Wind and heat are driving wildfires in the West

Fast-moving wildfires fanned by strong, erratic winds and high temperatures are burning in California and Arizona. Here’s a look at fires across the West:



A wildfire charged through inaccessible terrain and climbed up a steep canyon near Sacramento, forcing the evacuation of at least 400 homes.

The fire that started Tuesday has grown to nearly 1.5 square miles, threatening more than 2,400 homes, businesses and other structures, a spokesman for the state’s forestry agency said Wednesday.

The Red Cross set up an evacuation center in Auburn, about 30 miles northeast of Sacramento. The fire is about 12 percent contained.

“We are starting to see the fire activity pick up,” said Daniel Berlant of the California Department of Forestry and Fire Protection. “We’re continuing to hit it with a lot of aircraft.”

A problem has been hobby drones, which compete with firefighting aircraft for air space. He said firefighting aircraft were delayed about 30 minutes Wednesday and 30 minutes Tuesday, waiting for hobby drones to clear out.



A massive blaze that killed two people and destroyed more than 250 buildings in rural mountain communities was more than halfway contained Wednesday.

Rain helped reduce it to creeping and smoldering. The wildfire spanning 73 square miles near Lake Isabella in the southern Sierra Nevada was more than was expected to be fully surrounded by midnight.

In mountains 20 miles northeast of Los Angeles, crews were finishing fire lines at two adjacent blazes that scorched about 8½ square miles above thousands of foothill homes.

An emergency response team has been ordered to determine the extent of the threat to people and property from potential erosion, water runoff and debris flows in the aftermath of the fires.

A similar assessment is planned west of Santa Barbara, where a wildfire charred more than 11 square miles of coastal slopes above U.S. 101.

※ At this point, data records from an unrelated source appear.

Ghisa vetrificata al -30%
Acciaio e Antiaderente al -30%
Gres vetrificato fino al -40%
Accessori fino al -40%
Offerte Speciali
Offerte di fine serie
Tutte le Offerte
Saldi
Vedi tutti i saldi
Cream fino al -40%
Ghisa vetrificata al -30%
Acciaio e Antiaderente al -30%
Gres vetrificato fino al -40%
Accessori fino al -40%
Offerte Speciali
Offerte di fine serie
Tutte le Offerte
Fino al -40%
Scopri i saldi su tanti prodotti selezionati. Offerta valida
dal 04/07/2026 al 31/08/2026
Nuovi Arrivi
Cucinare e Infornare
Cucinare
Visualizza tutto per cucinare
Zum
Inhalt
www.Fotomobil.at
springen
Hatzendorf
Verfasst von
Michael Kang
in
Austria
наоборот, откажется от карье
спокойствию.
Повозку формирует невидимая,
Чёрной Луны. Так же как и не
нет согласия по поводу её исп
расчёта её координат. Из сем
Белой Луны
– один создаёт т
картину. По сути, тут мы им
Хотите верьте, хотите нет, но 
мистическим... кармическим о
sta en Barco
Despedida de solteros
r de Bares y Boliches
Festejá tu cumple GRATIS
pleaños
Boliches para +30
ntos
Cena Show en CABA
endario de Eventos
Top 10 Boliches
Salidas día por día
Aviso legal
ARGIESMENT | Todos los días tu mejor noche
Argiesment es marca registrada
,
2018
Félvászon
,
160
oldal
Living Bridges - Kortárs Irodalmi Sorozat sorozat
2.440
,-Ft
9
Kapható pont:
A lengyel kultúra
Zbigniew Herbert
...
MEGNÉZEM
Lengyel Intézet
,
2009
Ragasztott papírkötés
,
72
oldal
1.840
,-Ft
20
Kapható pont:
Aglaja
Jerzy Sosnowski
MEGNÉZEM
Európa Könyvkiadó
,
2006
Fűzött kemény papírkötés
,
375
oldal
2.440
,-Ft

Firefighters were mopping up Wednesday after a blaze in central Arizona came close to homes, forcing evacuations and the intermittent closure of a major interstate.

Crews hit the fire hard from the ground and with water-dropping helicopters and air tankers to keep the flames contained on the east side of Interstate 17, Bureau of Land Management spokeswoman Dolores Garcia said.

Strong winds were a challenge as the blaze shifted directions.

It’s considered halfway contained. The Yavapai County Sheriff’s Office lifted evacuation orders near the Cordes Lakes area overnight, and most of the interstate was open.

In eastern Arizona, some members of a hotshot crew from the Navajo Nation were forced to deploy their fire shelters Tuesday while battling a blaze south of Pinetop. Six of the 20 members deployed the shelters. They were treated for smoke inhalation but were otherwise uninjured.

Fire shelters are lightweight, aluminum-and-silica covers that are intended as a firefighter’s last resort. Authorities are still investigating what led to their use but said the hotshot crew was in an area where the fire wasn’t yet controlled.

In the Tonto National Forest, officials are monitoring a few small lightning-sparked fires. Crews also made progress on several blazes caused by lightning this week in the Coronado National Forest.



Ravalli County authorities warned some residents to prepare for possible evacuations ahead of a wildfire burning in the Bitterroot National Forest.

More than 110 firefighters were pulled off the line Tuesday afternoon as strong wind and high temperatures caused the fire to double in size to a square mile. The wind grounded at least one helicopter.

The sheriff’s office said there is a high probability of evacuating the largely rural area near Lake Como.